景気回復に「60歳以上にお金を使わせる」方策を 資産1400兆円をいかに消費に回すか
ポストコロナでもお金を使わない高齢者
60歳を高齢者と呼ぶのは語弊があるが、もう少し高年齢の人たちの「気」が大きく失われるきっかけになったのはコロナ禍だった。それまではできるだけ外出し、積極的に社会に参加し、趣味や娯楽を楽しむことが奨励されていたのに、一転して「ステイホーム」が強いられた。しかも、高齢者ほど重症化しやすく、命にかかわるという脅し文句が添えられていたから、多くの人が専門家の勧めるとおりに自粛生活を送った。 その結果、足腰が衰えたり、フレイルになったり、刺激を受けない前頭葉が劣化したりした高齢者が多い。そうしたことから免れた人でも、コロナ禍のあいだに「積極的に社会に参加し、趣味や娯楽を楽しむ」という習慣が失われ、もとに戻れないというケースはよく耳にする。 「高齢者を守る」と謳いながら、実際には、その逆に作用してしまったコロナ禍の背策については、徹底的に検証する必要があるだろう。だが、同時に、そうした高齢者が、もういちど社会と交わる積極性を取り戻すための施策も、急務なのではないだろうか。それが高齢者の健康寿命の伸長だけでなく、景気の浮揚にも直結するからである。 私は仕事上、コンサートやオペラ、バレエなどの関係者と接する機会が多い。公演の主催者から頻繁に聞かれるのは「高齢のお客様が戻らない」という嘆きである。

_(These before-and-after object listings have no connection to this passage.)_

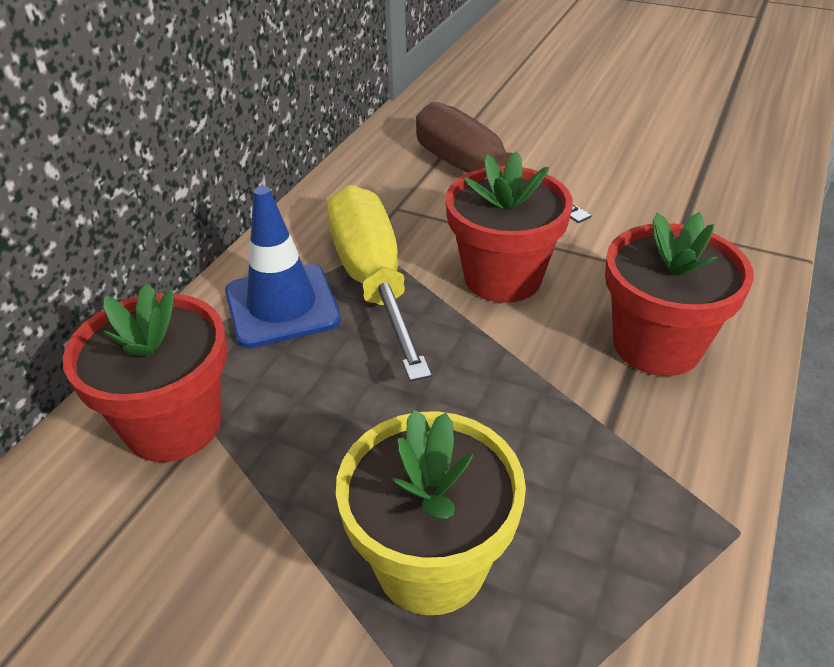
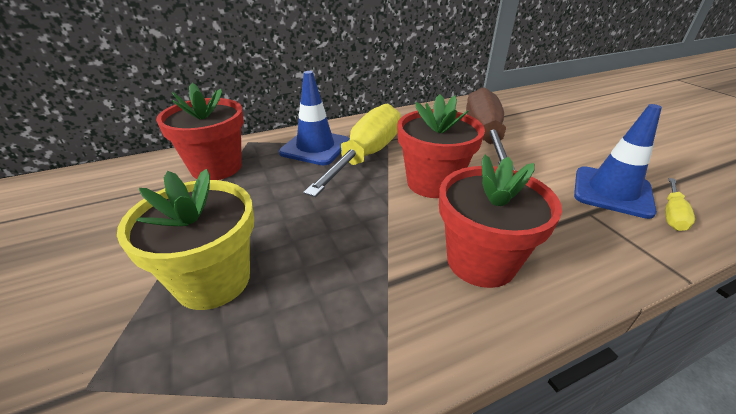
camera: 40 degrees right, 5 degrees down
(675, 193) = (612, 192): none -> blue traffic cone
(742, 195) = (672, 214): none -> yellow screwdriver

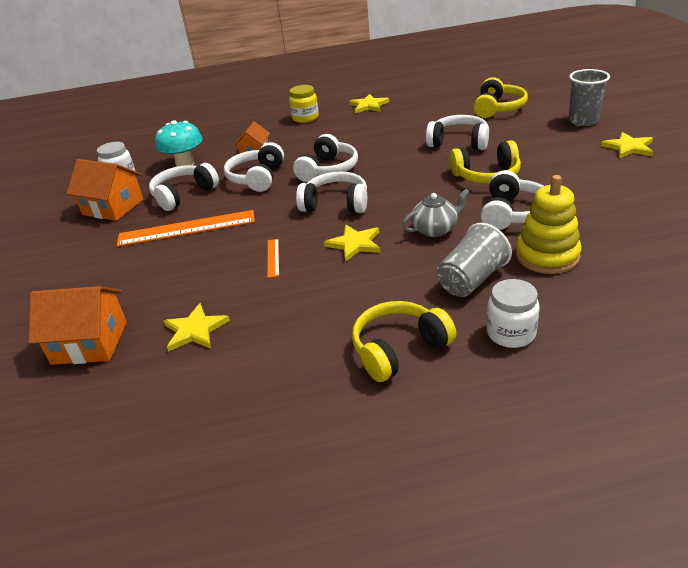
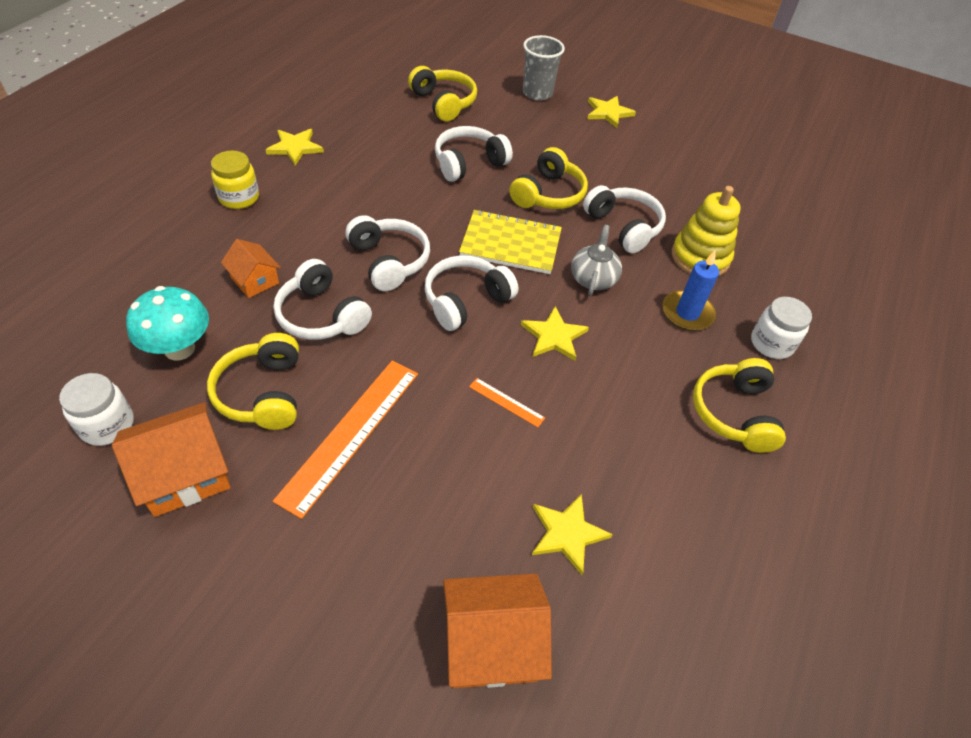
camera: 60 degrees left, 15 degrees up
(90, 343) = (491, 643): orange house -> orange house turned 45 degrees clockwise
(184, 195) = (263, 393): white headphones -> yellow headphones
(412, 190) = (510, 244): none -> yellow notebook
(471, 280) = (687, 313): grey cup -> blue candle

特別な人気公演については、以前もいまもよく売れるが、そうでないものは、50代以下の客足もすっかり戻ったとはいえない。だが、顕著に減ったのは60代後半から70代以上の客層だという。 書店に並ぶ「長生きのための本」では、できるだけ外出し、趣味や娯楽を積極的に楽しんだほうが、身体も脳も元気でいられると強調されているのに、なかなか出かけない。コロナ禍で外出の習慣が失われ、ポストコロナになると、今度は物価高続きで景気は足踏みし、世の中に明るいムードがないところで、消費を控えてしまう。要は、景気の先行きも見えない以上は、備えを維持するためにお金を使わない、ということだろうか。